- **RECORDS PROVIDED**
BEGIN
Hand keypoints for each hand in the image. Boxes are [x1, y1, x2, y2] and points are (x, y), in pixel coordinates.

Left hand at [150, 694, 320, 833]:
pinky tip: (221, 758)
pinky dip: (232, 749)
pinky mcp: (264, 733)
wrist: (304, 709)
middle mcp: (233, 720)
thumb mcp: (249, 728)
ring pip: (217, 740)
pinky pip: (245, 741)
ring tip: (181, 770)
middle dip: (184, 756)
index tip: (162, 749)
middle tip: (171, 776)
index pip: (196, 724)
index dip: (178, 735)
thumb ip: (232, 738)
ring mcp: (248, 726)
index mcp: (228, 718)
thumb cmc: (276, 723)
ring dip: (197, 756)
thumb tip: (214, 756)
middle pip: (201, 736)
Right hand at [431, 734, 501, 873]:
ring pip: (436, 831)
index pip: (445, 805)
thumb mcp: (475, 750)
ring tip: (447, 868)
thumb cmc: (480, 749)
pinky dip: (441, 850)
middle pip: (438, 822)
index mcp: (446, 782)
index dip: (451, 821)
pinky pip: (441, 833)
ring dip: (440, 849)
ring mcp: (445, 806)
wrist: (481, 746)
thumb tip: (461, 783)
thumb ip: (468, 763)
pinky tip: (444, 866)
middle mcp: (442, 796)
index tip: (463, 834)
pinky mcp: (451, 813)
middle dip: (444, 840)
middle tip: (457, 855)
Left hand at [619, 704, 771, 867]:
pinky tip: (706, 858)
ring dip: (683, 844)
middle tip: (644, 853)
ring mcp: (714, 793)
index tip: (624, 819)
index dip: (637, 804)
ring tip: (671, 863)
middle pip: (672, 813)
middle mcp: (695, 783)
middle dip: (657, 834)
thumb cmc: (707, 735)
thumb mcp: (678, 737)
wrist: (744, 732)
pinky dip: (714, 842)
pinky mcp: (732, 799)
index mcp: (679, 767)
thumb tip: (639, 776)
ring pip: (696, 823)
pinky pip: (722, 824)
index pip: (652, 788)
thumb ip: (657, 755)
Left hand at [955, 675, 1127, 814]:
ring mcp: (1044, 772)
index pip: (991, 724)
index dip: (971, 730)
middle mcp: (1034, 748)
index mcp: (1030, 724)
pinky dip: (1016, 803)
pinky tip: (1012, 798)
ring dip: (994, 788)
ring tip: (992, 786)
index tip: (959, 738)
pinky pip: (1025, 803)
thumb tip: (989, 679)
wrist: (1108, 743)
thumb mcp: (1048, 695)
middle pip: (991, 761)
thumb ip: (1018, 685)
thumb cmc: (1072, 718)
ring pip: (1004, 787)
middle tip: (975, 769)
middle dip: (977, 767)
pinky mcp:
END
- **PROBLEM STATEMENT**
Transcribe the data above completely and exactly.

- **ANSWER TO THE EXERCISE**
Hand keypoints for each hand in the image. Boxes are [x1, y1, x2, y2] and points are (x, y), in pixel coordinates.

Left hand at [150, 694, 320, 833]:
pinky tip: (221, 758)
pinky dip: (232, 749)
pinky mcp: (264, 733)
wrist: (304, 709)
middle mcp: (233, 720)
thumb mcp: (249, 728)
ring pip: (217, 740)
pinky pip: (245, 741)
ring tip: (181, 770)
middle dip: (184, 756)
index tip: (162, 749)
middle tip: (171, 776)
index pip: (196, 724)
index dip: (178, 735)
thumb ip: (232, 738)
ring mcp: (248, 726)
index mcp: (228, 718)
thumb cmc: (276, 723)
ring dip: (197, 756)
thumb tip: (214, 756)
middle pip: (201, 736)
Right hand at [431, 734, 501, 873]:
ring pip: (436, 831)
index pip: (445, 805)
thumb mcp: (475, 750)
ring tip: (447, 868)
thumb cmc: (480, 749)
pinky dip: (441, 850)
middle pip: (438, 822)
index mcp: (446, 782)
index dip: (451, 821)
pinky pip: (441, 833)
ring dip: (440, 849)
ring mcp: (445, 806)
wrist: (481, 746)
thumb tip: (461, 783)
thumb ip: (468, 763)
pinky tip: (444, 866)
middle mcp: (442, 796)
index tip: (463, 834)
pinky mcp: (451, 813)
middle dip: (444, 840)
middle tip: (457, 855)
Left hand at [619, 704, 771, 867]:
pinky tip: (706, 858)
ring dip: (683, 844)
middle tip: (644, 853)
ring mcp: (714, 793)
index tip: (624, 819)
index dip: (637, 804)
ring tip: (671, 863)
middle pip: (672, 813)
middle mcp: (695, 783)
middle dip: (657, 834)
thumb cmc: (707, 735)
thumb mcp: (678, 737)
wrist: (744, 732)
pinky dip: (714, 842)
pinky mcp: (732, 799)
index mcp: (679, 767)
thumb tip: (639, 776)
ring pip: (696, 823)
pinky pip: (722, 824)
index pip: (652, 788)
thumb ip: (657, 755)
Left hand at [955, 675, 1127, 814]:
ring mcp: (1044, 772)
index pip: (991, 724)
index dip: (971, 730)
middle mcp: (1034, 748)
index mcp: (1030, 724)
pinky dip: (1016, 803)
pinky tip: (1012, 798)
ring dip: (994, 788)
ring tip: (992, 786)
index tip: (959, 738)
pinky pip: (1025, 803)
thumb tip: (989, 679)
wrist: (1108, 743)
thumb mcp: (1048, 695)
middle pip: (991, 761)
thumb ip: (1018, 685)
thumb cmc: (1072, 718)
ring pip: (1004, 787)
middle tip: (975, 769)
middle dip: (977, 767)
pinky mcp:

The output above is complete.